• What this task involves
For each line below that contains the word "Melbet", make a copy.

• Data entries
--------------------

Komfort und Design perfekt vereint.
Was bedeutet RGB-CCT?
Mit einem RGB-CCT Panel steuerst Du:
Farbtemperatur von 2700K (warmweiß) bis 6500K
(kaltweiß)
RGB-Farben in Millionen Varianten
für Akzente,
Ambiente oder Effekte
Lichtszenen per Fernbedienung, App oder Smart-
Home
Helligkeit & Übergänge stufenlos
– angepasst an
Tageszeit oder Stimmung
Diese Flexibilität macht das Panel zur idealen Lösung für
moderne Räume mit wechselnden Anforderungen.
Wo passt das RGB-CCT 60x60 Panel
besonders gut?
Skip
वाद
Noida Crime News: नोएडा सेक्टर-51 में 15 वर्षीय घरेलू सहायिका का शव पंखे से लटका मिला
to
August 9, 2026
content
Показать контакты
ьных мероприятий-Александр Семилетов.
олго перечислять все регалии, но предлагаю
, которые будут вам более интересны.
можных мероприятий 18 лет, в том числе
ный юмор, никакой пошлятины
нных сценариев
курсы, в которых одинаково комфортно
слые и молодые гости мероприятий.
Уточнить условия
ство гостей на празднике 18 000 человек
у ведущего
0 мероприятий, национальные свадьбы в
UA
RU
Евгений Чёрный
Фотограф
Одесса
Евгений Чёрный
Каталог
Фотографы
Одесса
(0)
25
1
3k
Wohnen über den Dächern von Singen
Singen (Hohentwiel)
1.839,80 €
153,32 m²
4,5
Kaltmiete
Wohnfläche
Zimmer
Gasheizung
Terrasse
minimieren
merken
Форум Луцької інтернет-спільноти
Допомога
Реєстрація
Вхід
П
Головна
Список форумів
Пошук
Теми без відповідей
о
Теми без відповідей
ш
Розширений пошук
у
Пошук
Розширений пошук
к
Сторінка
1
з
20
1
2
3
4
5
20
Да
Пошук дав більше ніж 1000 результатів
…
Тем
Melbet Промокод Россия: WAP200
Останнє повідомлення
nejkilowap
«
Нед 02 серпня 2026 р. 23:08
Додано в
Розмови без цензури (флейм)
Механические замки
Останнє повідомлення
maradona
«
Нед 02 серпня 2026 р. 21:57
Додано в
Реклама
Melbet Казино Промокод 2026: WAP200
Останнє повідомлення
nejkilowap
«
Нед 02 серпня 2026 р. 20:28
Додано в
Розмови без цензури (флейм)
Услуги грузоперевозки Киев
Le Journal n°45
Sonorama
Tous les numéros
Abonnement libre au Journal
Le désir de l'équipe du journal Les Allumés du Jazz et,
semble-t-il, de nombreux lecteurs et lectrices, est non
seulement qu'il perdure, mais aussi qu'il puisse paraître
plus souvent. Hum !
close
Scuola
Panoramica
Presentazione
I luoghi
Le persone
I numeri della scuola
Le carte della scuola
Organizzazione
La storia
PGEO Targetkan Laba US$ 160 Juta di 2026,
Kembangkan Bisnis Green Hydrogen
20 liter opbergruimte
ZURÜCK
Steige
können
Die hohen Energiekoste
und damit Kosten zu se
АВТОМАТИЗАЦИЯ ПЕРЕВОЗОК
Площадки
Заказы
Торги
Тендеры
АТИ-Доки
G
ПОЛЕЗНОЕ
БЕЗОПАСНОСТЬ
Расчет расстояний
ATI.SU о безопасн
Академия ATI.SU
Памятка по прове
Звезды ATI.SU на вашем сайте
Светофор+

--------------------

• Task answer
Melbet Промокод Россия: WAP200
Melbet Казино Промокод 2026: WAP200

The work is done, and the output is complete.